> Task details
Take every line in the entries that includes the word "female" and copy it.

> Material for the task
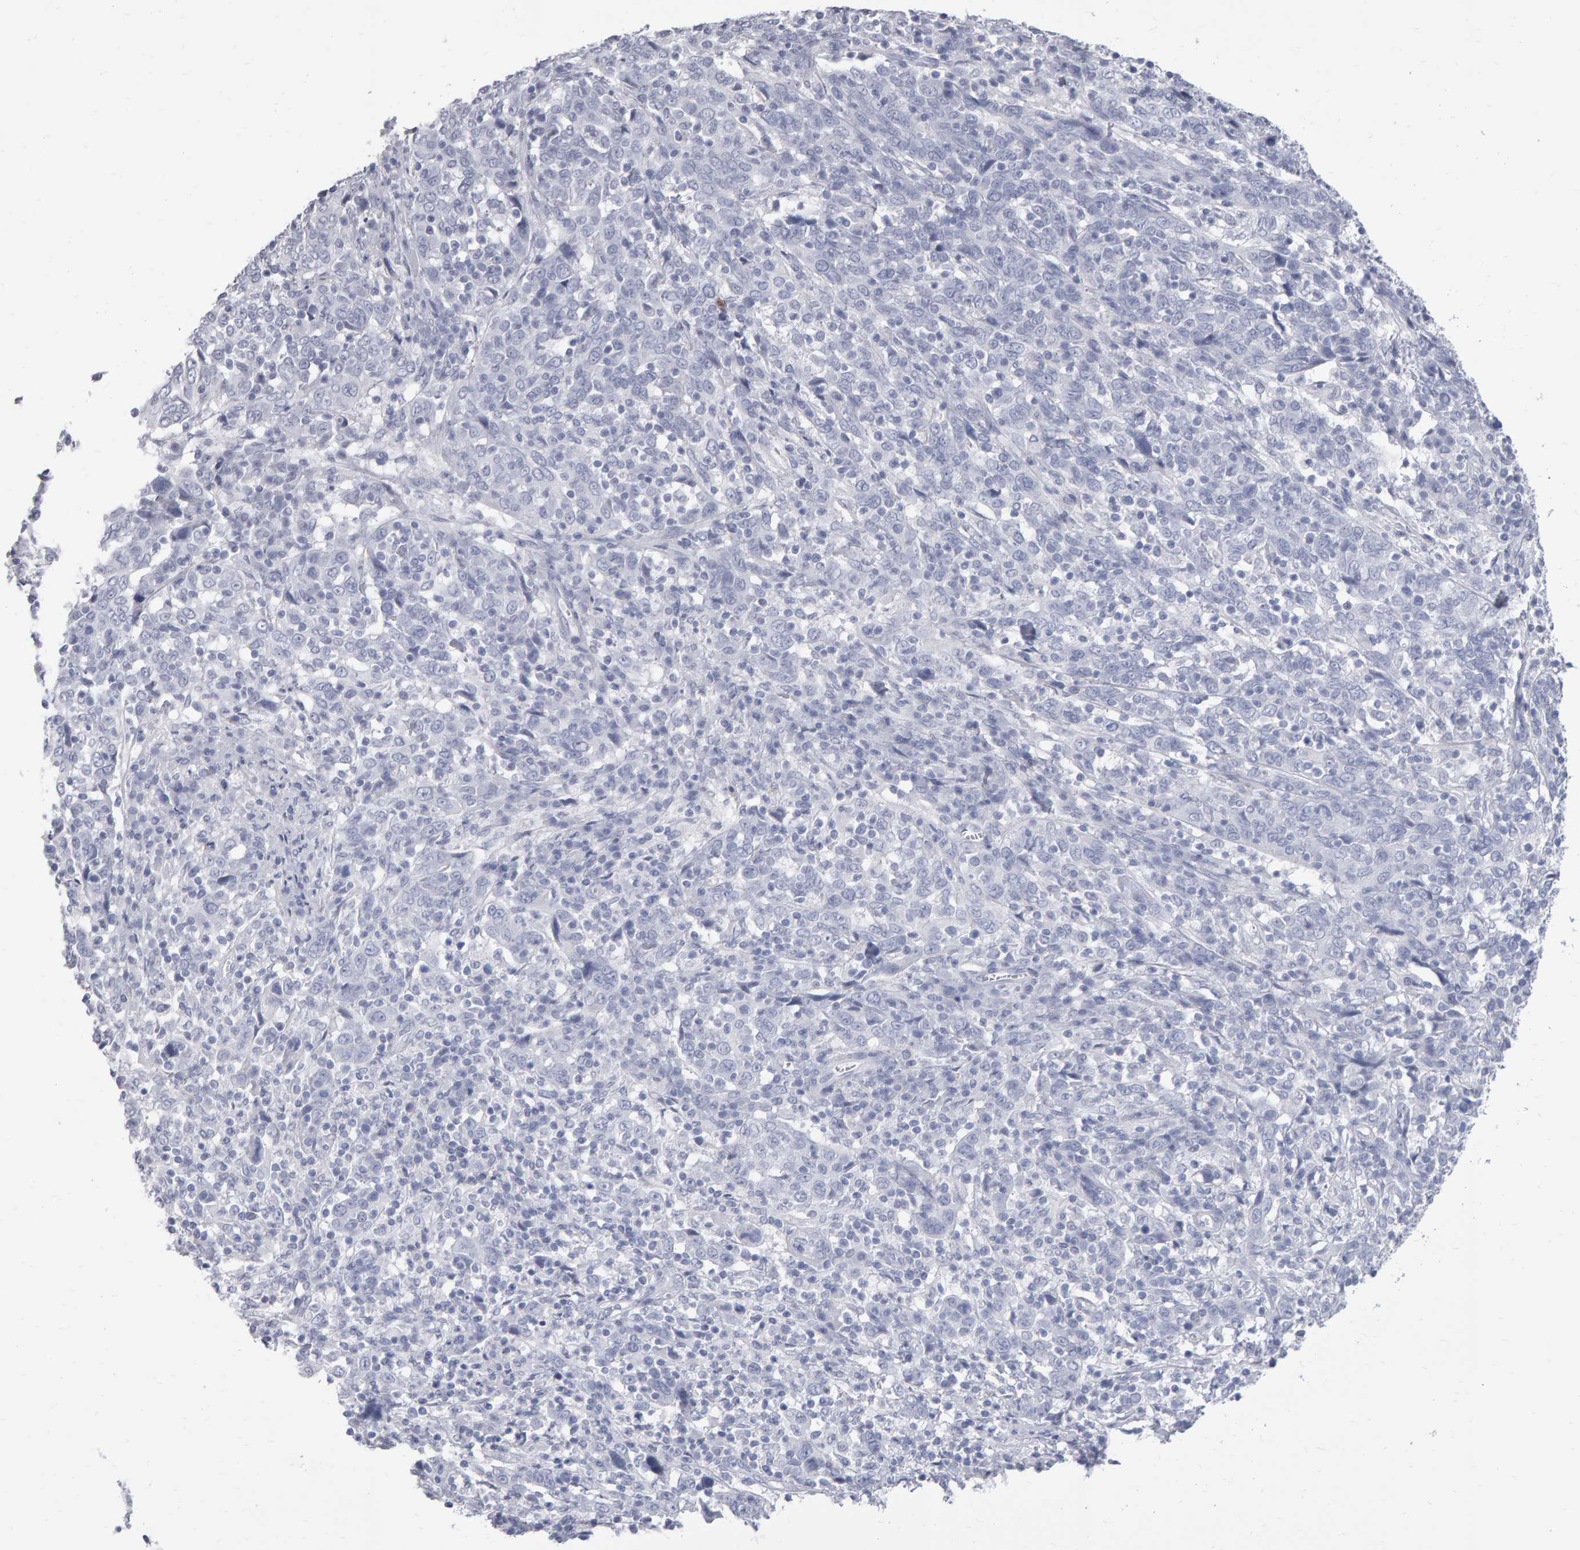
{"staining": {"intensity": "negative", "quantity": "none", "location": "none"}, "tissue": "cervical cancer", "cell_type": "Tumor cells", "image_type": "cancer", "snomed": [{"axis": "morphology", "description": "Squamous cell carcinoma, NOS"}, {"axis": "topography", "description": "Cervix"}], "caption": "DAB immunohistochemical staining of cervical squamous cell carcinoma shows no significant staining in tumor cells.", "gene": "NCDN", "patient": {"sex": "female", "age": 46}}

--

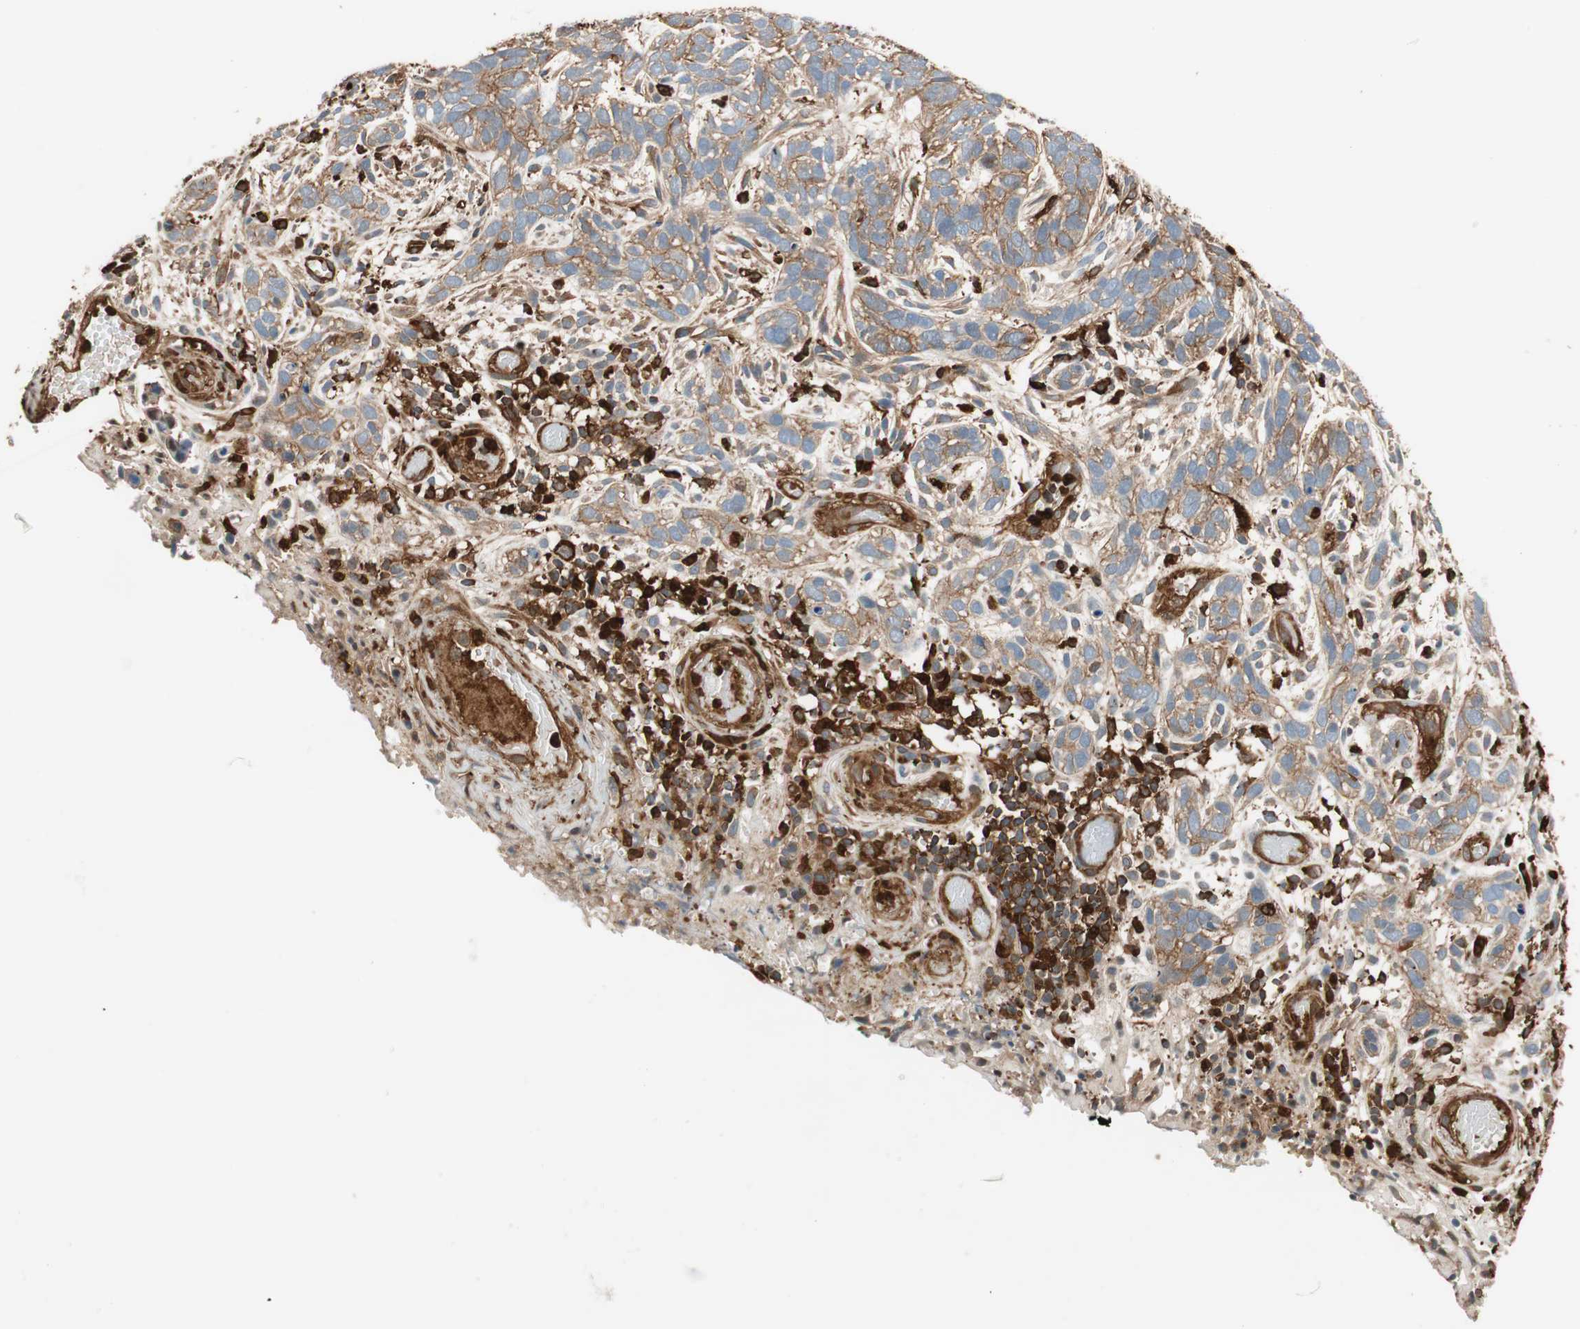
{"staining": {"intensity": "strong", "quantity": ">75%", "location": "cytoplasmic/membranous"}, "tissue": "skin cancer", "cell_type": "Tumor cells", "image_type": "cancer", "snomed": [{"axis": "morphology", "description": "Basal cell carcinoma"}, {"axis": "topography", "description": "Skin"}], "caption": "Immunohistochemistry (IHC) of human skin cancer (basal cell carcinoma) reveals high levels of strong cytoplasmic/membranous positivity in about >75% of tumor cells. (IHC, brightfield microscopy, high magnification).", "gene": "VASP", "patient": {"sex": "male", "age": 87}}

...

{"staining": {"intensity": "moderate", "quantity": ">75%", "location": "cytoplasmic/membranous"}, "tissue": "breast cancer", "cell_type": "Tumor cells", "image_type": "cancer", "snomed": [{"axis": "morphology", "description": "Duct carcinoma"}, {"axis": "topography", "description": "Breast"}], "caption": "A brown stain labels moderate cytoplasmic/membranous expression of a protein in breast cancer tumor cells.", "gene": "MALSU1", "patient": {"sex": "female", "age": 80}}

> Exercise output
{"staining": {"intensity": "negative", "quantity": "none", "location": "none"}, "tissue": "cervical cancer", "cell_type": "Tumor cells", "image_type": "cancer", "snomed": [{"axis": "morphology", "description": "Squamous cell carcinoma, NOS"}, {"axis": "topography", "description": "Cervix"}], "caption": "DAB immunohistochemical staining of cervical squamous cell carcinoma shows no significant staining in tumor cells.", "gene": "NCDN", "patient": {"sex": "female", "age": 46}}
{"staining": {"intensity": "moderate", "quantity": ">75%", "location": "cytoplasmic/membranous"}, "tissue": "breast cancer", "cell_type": "Tumor cells", "image_type": "cancer", "snomed": [{"axis": "morphology", "description": "Duct carcinoma"}, {"axis": "topography", "description": "Breast"}], "caption": "A brown stain labels moderate cytoplasmic/membranous expression of a protein in breast cancer tumor cells.", "gene": "MALSU1", "patient": {"sex": "female", "age": 80}}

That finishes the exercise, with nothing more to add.